Excerpt:
= Beginning of Section =
Pygo's do just fine solo.
And they definitely seem to develop a more interesting personality going solo and tend to interact more with the owner than a group will.


----------



## sleepybuddah (Nov 6, 2010)

They seem have bigger appetites than serras also.


----------



## Piranha-Freak101 (Dec 8, 2010)

If i were ever to get rid of my reds im keeping 1 lol


----------



## Inflade (Mar 24, 2006)

Caribe, terns and piraya are the only aggressive solo pygos i have seen. never seen an aggressive solo RBP./


----------



## Dawgz (Aug 18, 2005)

sleepybuddah said:


> I seen 2 videos of finger chasing pygos before, but they were both kept by themselves. Does keeping them solo make them interact more with humans? I know they are less skittish when kept in groups or whatever but I havent seen one in a shoal do that. So what do you guys think? Heres one of the videos.
= End of Section =
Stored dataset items
= Beginning of Section =
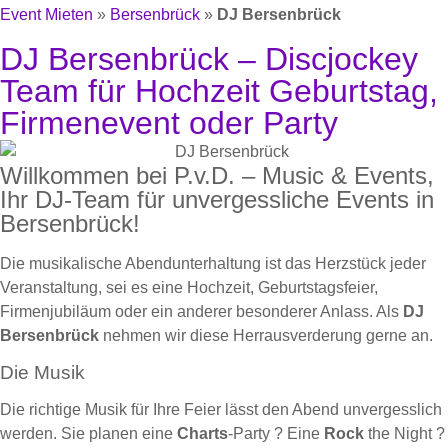
Event Mieten
»
Bersenbrück
»
DJ Bersenbrück
DJ Bersenbrück – Discjockey
Team für Hochzeit Geburtstag,
Firmenevent oder Party
Willkommen bei P.v.D. – Music & Events,
Ihr DJ-Team für unvergessliche Events in
Bersenbrück!
Die musikalische Abendunterhaltung ist das Herzstück jeder
Veranstaltung, sei es eine Hochzeit, Geburtstagsfeier,
Firmenjubiläum oder ein anderer besonderer Anlass. Als
DJ
Bersenbrück
nehmen wir diese Herrausverderung gerne an.
Die Musik
Die richtige Musik für Ihre Feier lässt den Abend unvergesslich
werden. Sie planen eine
Charts
-Party ? Eine
Rock
the Night ?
= End of Section =
To do:
A – Sum up the forum thread on keeping pygos solo in two sentences.
B – In the forum thread on keeping pygos solo, which solo pygos does Inflade say are the only aggressive ones seen?
These lines come from a different source than the thread.

Solutions in order:
A – After seeing two videos of solo pygos chasing fingers, one poster asked whether keeping them alone makes them interact more with people. Replies say pygos do fine solo, seem to develop more personality and interact more with the owner than a group does, and that only caribe, terns and piraya have been seen acting aggressive when kept alone.

B – Caribe, terns and piraya.